Los niños y jóvenes que aprenden a hacer frente al aburrimiento acaban siendo habitualmente más tolerantes, felices y posen un mejor autoconocimiento y autorregulación. Se muestran mucho más flexibles y son capaces de gestionar mucho mejor el tiempo.

Un tiempo libre sin tareas o actividades permite a nuestros hijos escucharse sin prisas, conocerse con tranquilidad, construir su propia identidad.

¿Cómo podemos ayudarles a gestionar el aburrimiento?

- Legitimando el aburrimiento desde la empatía y el respeto. Explicándoles que estos momentos forman parte de la vida y que hay que aprender a vivirlos como una oportunidad.

- Haciéndoles ver el lado positivo del aburrimiento, entendido como un tiempo “sin obligaciones” convirtiéndose en una magnífica ocasión para hacer lo que realmente les apetece.

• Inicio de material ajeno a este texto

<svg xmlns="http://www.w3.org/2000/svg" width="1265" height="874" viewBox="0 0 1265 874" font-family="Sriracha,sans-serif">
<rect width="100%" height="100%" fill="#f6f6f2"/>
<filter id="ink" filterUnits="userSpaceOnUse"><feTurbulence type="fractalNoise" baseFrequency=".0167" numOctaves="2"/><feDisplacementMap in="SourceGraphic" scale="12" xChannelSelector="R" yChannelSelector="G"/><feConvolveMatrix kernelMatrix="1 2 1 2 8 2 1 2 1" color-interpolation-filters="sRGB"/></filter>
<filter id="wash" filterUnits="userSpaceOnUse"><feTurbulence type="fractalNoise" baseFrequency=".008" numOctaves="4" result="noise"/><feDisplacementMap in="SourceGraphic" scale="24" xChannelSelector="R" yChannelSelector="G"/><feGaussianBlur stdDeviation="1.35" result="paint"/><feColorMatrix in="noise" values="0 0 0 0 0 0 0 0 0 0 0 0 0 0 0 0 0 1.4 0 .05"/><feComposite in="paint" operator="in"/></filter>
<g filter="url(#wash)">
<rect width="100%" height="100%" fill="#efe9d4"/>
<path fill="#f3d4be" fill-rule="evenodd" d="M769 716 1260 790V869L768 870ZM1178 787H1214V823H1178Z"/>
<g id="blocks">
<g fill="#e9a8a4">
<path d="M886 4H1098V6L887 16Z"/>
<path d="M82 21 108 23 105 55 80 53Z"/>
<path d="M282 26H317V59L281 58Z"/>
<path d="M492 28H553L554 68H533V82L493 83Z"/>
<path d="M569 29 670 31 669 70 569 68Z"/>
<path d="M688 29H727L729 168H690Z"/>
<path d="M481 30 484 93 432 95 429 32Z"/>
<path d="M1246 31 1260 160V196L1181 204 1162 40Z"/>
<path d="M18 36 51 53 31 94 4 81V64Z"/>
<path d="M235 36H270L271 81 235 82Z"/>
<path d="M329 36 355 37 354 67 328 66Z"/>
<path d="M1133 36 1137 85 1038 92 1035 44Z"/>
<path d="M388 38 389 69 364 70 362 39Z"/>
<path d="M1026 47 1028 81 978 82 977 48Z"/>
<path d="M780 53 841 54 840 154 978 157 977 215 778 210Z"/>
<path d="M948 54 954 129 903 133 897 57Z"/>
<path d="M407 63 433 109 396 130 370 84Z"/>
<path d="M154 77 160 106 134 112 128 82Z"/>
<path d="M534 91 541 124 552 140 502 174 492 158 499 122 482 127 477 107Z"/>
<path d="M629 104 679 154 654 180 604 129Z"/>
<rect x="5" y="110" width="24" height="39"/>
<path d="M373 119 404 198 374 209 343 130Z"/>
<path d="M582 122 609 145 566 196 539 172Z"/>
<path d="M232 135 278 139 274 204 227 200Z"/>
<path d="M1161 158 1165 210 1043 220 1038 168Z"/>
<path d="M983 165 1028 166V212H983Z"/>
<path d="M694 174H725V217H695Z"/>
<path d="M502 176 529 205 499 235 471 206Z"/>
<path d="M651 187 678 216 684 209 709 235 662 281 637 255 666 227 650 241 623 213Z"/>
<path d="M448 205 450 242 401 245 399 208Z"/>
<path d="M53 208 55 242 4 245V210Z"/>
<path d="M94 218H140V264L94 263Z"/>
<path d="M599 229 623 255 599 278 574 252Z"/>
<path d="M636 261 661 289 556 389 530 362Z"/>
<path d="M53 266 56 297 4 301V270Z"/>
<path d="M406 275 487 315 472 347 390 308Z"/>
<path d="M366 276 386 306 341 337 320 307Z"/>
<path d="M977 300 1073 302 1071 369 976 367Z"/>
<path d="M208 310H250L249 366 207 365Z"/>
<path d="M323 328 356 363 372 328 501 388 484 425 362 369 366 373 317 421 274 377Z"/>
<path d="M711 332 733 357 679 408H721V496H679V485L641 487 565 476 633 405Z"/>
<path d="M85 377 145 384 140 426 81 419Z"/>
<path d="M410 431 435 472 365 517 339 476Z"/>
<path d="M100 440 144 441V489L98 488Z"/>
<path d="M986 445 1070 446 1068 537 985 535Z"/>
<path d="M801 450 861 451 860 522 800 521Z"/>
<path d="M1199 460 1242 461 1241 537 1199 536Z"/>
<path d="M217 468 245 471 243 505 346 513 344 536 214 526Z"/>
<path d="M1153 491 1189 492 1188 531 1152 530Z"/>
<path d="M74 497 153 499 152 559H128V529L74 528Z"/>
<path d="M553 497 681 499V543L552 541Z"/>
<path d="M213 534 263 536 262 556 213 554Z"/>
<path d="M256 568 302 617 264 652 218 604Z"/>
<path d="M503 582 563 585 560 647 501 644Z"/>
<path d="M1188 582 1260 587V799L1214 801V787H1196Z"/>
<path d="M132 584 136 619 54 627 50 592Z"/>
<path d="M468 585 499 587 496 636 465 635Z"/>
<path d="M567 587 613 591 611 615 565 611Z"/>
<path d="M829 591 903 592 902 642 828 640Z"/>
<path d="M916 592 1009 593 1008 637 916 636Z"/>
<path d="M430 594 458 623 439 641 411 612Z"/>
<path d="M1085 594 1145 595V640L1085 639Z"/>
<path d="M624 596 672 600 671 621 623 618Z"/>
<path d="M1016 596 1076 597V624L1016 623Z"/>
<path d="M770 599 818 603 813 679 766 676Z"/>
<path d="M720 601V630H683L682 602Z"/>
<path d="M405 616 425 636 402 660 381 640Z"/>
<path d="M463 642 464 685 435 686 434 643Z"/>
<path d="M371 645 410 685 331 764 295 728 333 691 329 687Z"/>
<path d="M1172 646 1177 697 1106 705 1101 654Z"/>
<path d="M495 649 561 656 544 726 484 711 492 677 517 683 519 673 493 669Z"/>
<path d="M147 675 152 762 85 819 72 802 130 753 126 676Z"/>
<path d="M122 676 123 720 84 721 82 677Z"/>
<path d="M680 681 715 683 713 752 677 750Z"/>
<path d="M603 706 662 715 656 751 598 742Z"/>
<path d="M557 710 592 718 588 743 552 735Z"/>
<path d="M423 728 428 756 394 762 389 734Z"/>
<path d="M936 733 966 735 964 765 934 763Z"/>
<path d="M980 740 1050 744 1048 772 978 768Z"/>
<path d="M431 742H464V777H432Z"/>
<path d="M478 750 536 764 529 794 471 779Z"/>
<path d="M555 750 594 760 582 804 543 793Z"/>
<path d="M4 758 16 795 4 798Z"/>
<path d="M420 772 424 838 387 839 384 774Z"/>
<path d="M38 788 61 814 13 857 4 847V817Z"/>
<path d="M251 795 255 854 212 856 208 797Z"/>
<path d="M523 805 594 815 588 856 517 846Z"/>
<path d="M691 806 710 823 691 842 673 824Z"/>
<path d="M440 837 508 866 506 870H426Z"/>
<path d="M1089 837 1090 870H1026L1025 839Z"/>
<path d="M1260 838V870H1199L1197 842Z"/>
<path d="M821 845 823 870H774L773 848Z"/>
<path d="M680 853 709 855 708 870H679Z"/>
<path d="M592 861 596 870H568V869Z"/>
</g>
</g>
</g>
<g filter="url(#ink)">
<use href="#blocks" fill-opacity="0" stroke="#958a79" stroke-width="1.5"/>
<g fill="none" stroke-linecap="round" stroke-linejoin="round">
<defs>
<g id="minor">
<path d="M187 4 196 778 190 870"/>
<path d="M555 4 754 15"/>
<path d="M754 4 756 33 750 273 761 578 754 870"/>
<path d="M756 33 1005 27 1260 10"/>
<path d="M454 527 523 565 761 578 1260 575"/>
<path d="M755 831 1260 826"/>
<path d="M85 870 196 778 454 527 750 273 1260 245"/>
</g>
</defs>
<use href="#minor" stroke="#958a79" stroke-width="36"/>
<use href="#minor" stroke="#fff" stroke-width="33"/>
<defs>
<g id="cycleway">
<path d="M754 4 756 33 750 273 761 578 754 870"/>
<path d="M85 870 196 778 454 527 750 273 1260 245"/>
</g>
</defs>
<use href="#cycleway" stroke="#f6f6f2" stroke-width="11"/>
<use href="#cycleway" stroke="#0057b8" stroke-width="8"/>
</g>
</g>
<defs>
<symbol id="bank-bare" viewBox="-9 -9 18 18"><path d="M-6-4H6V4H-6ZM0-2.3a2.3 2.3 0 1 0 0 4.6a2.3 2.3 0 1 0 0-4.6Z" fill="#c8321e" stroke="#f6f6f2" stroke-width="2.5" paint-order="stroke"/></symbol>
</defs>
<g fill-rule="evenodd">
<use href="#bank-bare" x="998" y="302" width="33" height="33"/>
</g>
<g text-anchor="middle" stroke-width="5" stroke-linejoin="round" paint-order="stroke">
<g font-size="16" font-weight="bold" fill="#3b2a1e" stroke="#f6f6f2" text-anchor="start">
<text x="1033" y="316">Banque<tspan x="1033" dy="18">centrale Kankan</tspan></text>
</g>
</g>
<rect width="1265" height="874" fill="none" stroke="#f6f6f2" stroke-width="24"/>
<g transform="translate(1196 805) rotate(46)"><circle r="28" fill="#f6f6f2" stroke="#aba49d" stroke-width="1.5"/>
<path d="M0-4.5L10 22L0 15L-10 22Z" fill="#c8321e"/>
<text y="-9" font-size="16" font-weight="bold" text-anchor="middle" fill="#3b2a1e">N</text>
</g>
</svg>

- Validándoles que no hagan nada, que decidan como quieren invertir sus espacios de ocio, dejándoles libertad para crear.

- Motivándoles a hacer una “lluvia de ideas” de las posibles actividades que pueden hacer donde sean ellos los que lleven en todo momento la iniciativa. Mostrándoles nuestra confianza de que serán capaces de encontrar algo interesante por hacer.

- Ofreciéndoles papel y lápiz para que puedan dar rienda suelta a su creatividad, escribiendo y dibujando divertidas historias.

- Animándoles a descubrir espacios en la naturaleza donde puedan crear cabañas, observar la fauna y flora, correr o escalar.

- Potenciándoles la lectura como una opción divertida de ocio, acercándoles a las bibliotecas y las librerías del pueblo o la ciudad.

- Facilitándoles materiales y utensilios sencillos para crear “cosas”: cajas, pinturas y pinceles, un gran trozo de papel en blanco, materiales de modelar, revistas, botellas de plástico…

Bernad Rusell afirmaba que “Una generación que no soporta el aburrimiento, es una generación de escaso valor”. Dejemos que nuestros hijos se aburran de forma moderada para obtener un bienestar emocional y mental que les permita imaginar y crear sin medida, para que disfruten del no hacer nada, para que aprendan que al aburrimiento se le mata a base de la imaginación y el interés por hacer cosas que la mente aun no puede visualizar.